Never love someone more than you love yourself. When you do that you give them your power and you're asking to get your heart broken. 

You could waste your life obsessing about her. Don't. Move on.


----------



## President_Not_Sure (Feb 28, 2018)

honestman1984 said:


> I am sorry for your pain and my using them cause they made me feel good. I did stop using them and will not as they are no good and I became to want them after being prescribed them. But agree with you actually wish I woulda stopped along time ago. Listen I described all the bad in my marriage which were talking maybe a year out of 14 so just file for divorce and drop her is easier said than done. But I also know all of you are right. It's just reaching that point is hard. I as most men need attraction and my wife is gorgeous. Me I'm skinny have bad acne scarring so it's hard to see me finding a woman I will once again be attracted too.


I appreciate the apology. I wasn't looking for an apology in sharing my thoughts with you. I wanted you to see the big picture of how your actions affect others. Now I want you to apply that same logic to both you and her actions in the marriage at this point.

You see her as gorgeous right now. Trust me brother. Once you take the love goggles off (very similar to beer goggles) you will see her as ugly. The ugly on the inside can be seen on the outside when we aren't blinded by love.

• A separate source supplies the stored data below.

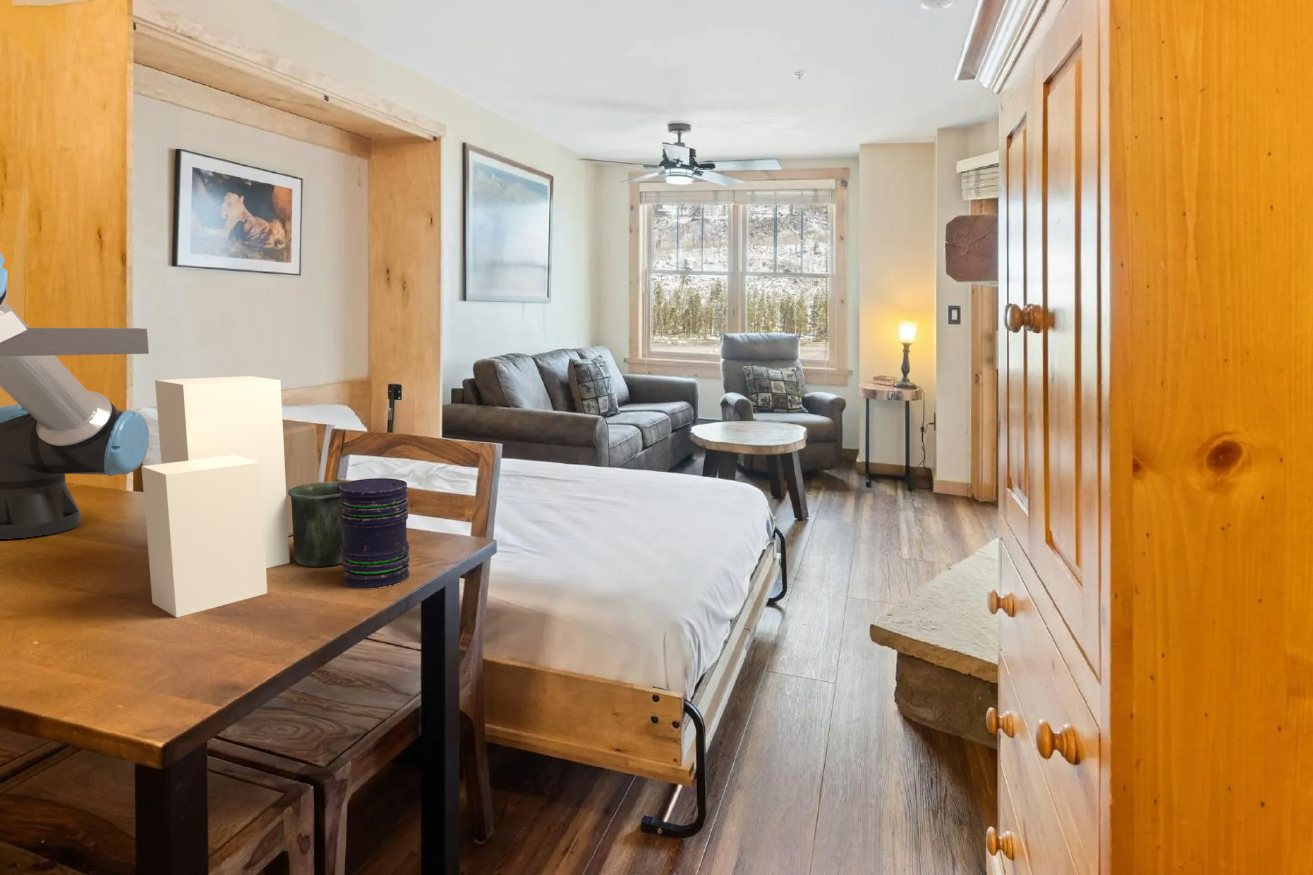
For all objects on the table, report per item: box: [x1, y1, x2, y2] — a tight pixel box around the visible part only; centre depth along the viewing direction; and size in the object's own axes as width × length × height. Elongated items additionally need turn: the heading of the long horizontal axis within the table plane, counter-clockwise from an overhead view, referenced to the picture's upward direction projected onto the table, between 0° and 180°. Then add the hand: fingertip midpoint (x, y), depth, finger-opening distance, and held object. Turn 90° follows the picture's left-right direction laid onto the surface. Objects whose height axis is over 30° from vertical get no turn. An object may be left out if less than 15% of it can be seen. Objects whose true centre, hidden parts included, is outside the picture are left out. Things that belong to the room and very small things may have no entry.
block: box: [282, 420, 320, 537], centre depth 142 cm, size 10×10×20 cm
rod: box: [0, 326, 150, 356], centre depth 99 cm, size 4×22×4 cm, turn 143°
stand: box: [154, 375, 291, 569], centre depth 119 cm, size 10×14×30 cm
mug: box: [288, 481, 347, 568], centre depth 128 cm, size 11×15×12 cm
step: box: [141, 455, 268, 619], centre depth 107 cm, size 8×12×20 cm, turn 143°
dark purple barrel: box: [340, 477, 411, 589], centre depth 117 cm, size 10×10×15 cm
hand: (13, 320), depth 96 cm, fingers closed on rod, 3 cm apart
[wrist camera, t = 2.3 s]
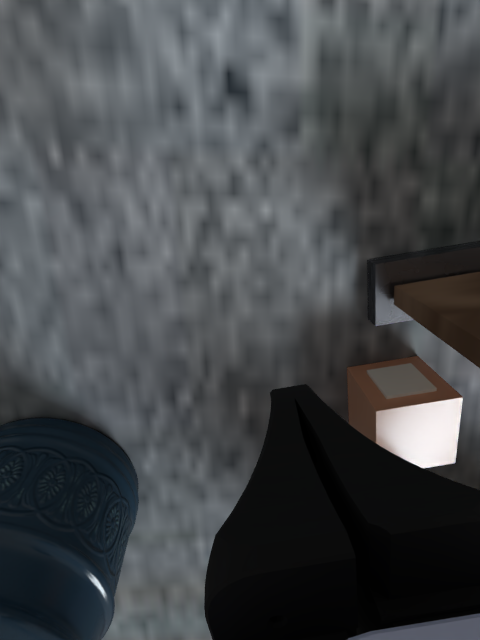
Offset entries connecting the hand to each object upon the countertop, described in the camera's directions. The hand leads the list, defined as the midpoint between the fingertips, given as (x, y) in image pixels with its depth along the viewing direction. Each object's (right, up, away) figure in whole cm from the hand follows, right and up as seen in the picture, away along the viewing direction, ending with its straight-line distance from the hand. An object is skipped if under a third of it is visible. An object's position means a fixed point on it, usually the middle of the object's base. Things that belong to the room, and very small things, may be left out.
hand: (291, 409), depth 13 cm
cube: (+8, -2, +13) cm, 15 cm away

Okay. You dont beat on her. Good. You still have principles and integrity on some level. Brother you HAVE to step up now. 

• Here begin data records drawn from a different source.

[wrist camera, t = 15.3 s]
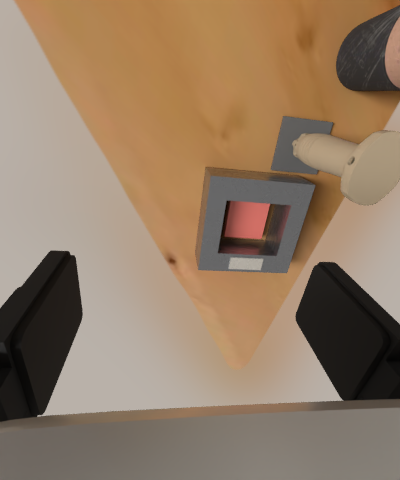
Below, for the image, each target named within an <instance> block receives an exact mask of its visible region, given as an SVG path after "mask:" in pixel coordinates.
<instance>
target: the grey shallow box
mask: <svg viewBox="0 0 400 480" xmlns="http://www.w3.org/2000/svg"><path fill="white" fill-rule="evenodd" d="M314 188H315V184H313V183H311V182H309V181H307V180H306V179H304V178H302V177H300V176H297V175H287V174H276V173H265V172H255V171H244V170H234V169H223V168H212V167H206V168H205V176H204V185H203V193H202V201H201V209H200V217H199V226H198V234H197V242H196V250H195V255H196V260H197V266H198V270H213V271H242V272H271V273H287V272H288V268H289V265H290V262H291V259H292V256H293V253H294V250H295V247H296V244H297V241H298V238H299V235H300V231H301V228H302V225H303V222H304V219H305V216H306V213H307V210H308V207H309V204H310V201H311V198H312V195H313V191H314ZM227 200H228V201H241V202H254V203H267V204H275V206H274V210H273V214H272V218H271V221H270V225H269V229H268V233H267V237H266V240H251V239H233V238H220V236H221V231H222V225H223V219H224V213H225V207H226V201H227Z"/></svg>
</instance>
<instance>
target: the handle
mask: <svg viewBox="0 0 400 480" xmlns="http://www.w3.org/2000/svg"><path fill="white" fill-rule="evenodd" d="M292 145H293V155H294V156H295V157H296V158H299V159H300V160H301V161H302V162H303V163H305V164H306V165H308V166H310V167H312V168H314V169H317V170H320V171H323V172H327V173H330V174H333V175H336V176H339V177H342V178H341V192H342V194H343V195H344V196H345V197H346V198H348V199H349V200H351V201H353V202H355V203H357V204H360V205H373V204H376V203H377V202H378V201H379V200H381V199H382V198H383V197H385V196H386V195H387V194H388V193H389V192H390V191H391V190H392V189H393V188H394V187H395V186H396V184H397V183H398V181H399V180H400V132H396V131H387V130H382V131H377V132H374V133H372V134H371V135H370V136H368V137H367V138H366V139H365V140H364V141H363V142H361V143H360V144H356V143H353V142H350V141H347V140H344V139H341V138H338V137H335V136H332V135H327V134H320V133H313V134H308V133H304V134H301V136H300V137H299V138H298V139H296V140H294V141H293V143H292Z"/></svg>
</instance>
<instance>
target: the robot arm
mask: <svg viewBox="0 0 400 480" xmlns="http://www.w3.org/2000/svg"><path fill="white" fill-rule="evenodd" d="M81 320H82V305H81V296H80V288H79V280H78V272H77V264H76V258H75V256H74V255H70V252H68V251H50V252H49V253H48V254H47V255H46V257H45V258H44V259H43V260H42V262H41V263H40V264H39V265H38V267H37V268H36V269H35V270H34V272H33V273H32V274H31V275H30V277H29V278H28V279H27V280H26V282H25V283H24V284H23V285H22V287H19V288H17V289H16V290H15V291H14V292H13V294H12V295H11V296H10V297H9V298H8V300H7V301H6V302H5V303H4V305H3V306H2V307H1V308H0V480H400V324H399V323H398V322H397V321H396V320H395V319H394V318H393V317H392V316H390V315H389V314H388V313H387V312H386V311H385V310H384V309H383V308H382V307H381V306H380V305H379V304H378V303H377V302H376V301H375V300H374V299H373V298H372V297H371V296H370V295H369V294H367V293H366V292H365V291H364V290H363V289H362V288H361V287H360V286H359V285H358V284H357V283H356V282H355V281H354V280H353V279H352V278H351V277H350V276H349V275H348V274H347V273H345V271H344V270H343V269H341V268H340V267H339V266H338V265H337V264H336V263H333V262H319V263H318V265H316V266H314V268H313V270H312V273H311V275H310V278H309V281H308V283H307V286H306V289H305V291H304V294H303V297H302V299H301V302H300V304H299V307H298V310H297V312H296V321H297V324H298V325H299V327H300V329H301V331H302V332H303V334H304V336H305V337H306V339H307V341H308V343H309V344H310V346H311V348H312V349H313V351H314V353H315V354H316V356H317V358H318V360H319V361H320V363H321V365H322V366H323V368H324V370H325V372H326V374H327V375H328V377H329V379H330V380H331V382H332V384H333V385H334V387H335V389H336V390H337V392H338V394H339V396H340V397H341V398H342V400H344V401H327V402H301V403H278V404H255V405H233V406H211V407H190V408H170V409H150V410H130V411H111V412H96V413H81V414H68V415H67V414H66V415H52V416H41V417H37V415H42V414H43V413H44V412H45V410H46V408H47V405H48V403H49V400H50V398H51V395H52V393H53V390H54V388H55V385H56V383H57V380H58V378H59V375H60V373H61V371H62V368H63V366H64V363H65V361H66V358H67V356H68V353H69V351H70V348H71V345H72V343H73V340H74V338H75V336H76V333H77V331H78V328H79V325H80V323H81Z"/></svg>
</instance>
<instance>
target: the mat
mask: <svg viewBox="0 0 400 480" xmlns="http://www.w3.org/2000/svg"><path fill="white" fill-rule="evenodd" d="M332 125H333V122H325V121H317V120H309V119H302V118H294V117H286V116H283V120H282V124H281V128H280V132H279V137H278V141H277V145H276V149H275V154H274V158H273V162H272V166H271V170H276V171H286V172H297V173H307V174H317V172H318V170H317V169H314V168H312V167H310V166H308V165H306V164H305V163H303V162H302V161H301V160H300V159H299V158H296V157H295V156H294V155H293V145H292V143H293V141H294V140H296V139H298V138H299V137H300V136H301V134H304V133H308V134H313V133H320V134H327V135H329V134H330V131H331V128H332Z"/></svg>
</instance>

You're number one responsibility is your kid's welfare. Keep that at the forefront of your mind. Kids are resilient. Do NOT talk crap about her in front of the kid. She is still mommy, for better or worse.

You likely are going to be on the hook for a lot of financial responsibility due to not separating finances the day she moved out. Lesson learned. 

You have to separate now. Separate as much as possible. Move at least half of your checking and savings into an account she cant touch. That can be done from your couch with most banks. 

You've been told how to separate the rest of the bills. Understand that you cant do this over days. The moment you start this process you have to move quickly and completely. Do the bank stuff first. 

Once she sees what you are doing she is going to go ballistic on you. She will see her free ride is over. She may come crawling back. If she does she needs to earn her way back. Read posts on reconciliation here to get an idea what she needs to do. Do NOT let her back in until you educate yourself. I highly recommend not letting her back in at all. 

The marriage is dead. Bury it. Bury her, figuratively speaking, in the divorce. Your days of being her loving, compassionate, protective husband are over. You two had a contract and said solemn vows. She broke that contract and those vows initially and when it didn't end things she knew she could continue cheating. 

Divorce isnt easy. It's painful. Using the 180 method is the best path for getting through this without breaking down. You have to protect your kid AND yourself. Period. 

This is about to turn into a full blown war and she already has the high ground. Get a lawyer as quickly as possible. Instruct the lawyer that you want to show no mercy. Full on scorched earth. Get pissed. You should be pissed. Follow everything you are told to do by your lawyer. Do not deviate. Go for full custody of your kid. Read other posts on this forum. You will find a ton of advise on how to interact with her moving forward. 

Lastly, I personally felt I would never find another woman. I ended up with a beautiful woman who has given me two amazing children. She is tall and slender, which I like. I was a bit too overweight when we met, bad skin and a host of health problems. She still fell for me and agreed to marry me.

Women, in my experience, look at divorced men in one of two lights. They are either skeptical of you and assume the wife left/cheated because of something you did. The other frame of thought is that you poor baby. She did you so wrong. The women who take the latter attitude are, in my experience, the ones that will share your values when it comes to fidelity in a relationship. I mean, if the woman thinks your STBEW cheated because of something that you did then she is of the mindset that cheating is normal behavior when unhappy in a relationship. You are a long way out from dating as a divorcee but don't worry about never finding another woman. In fact, I think you will be more particular in your choices as you move forward. You're finding out in the hardest way possible that pretty on the outside doesn't mean pretty on the inside. 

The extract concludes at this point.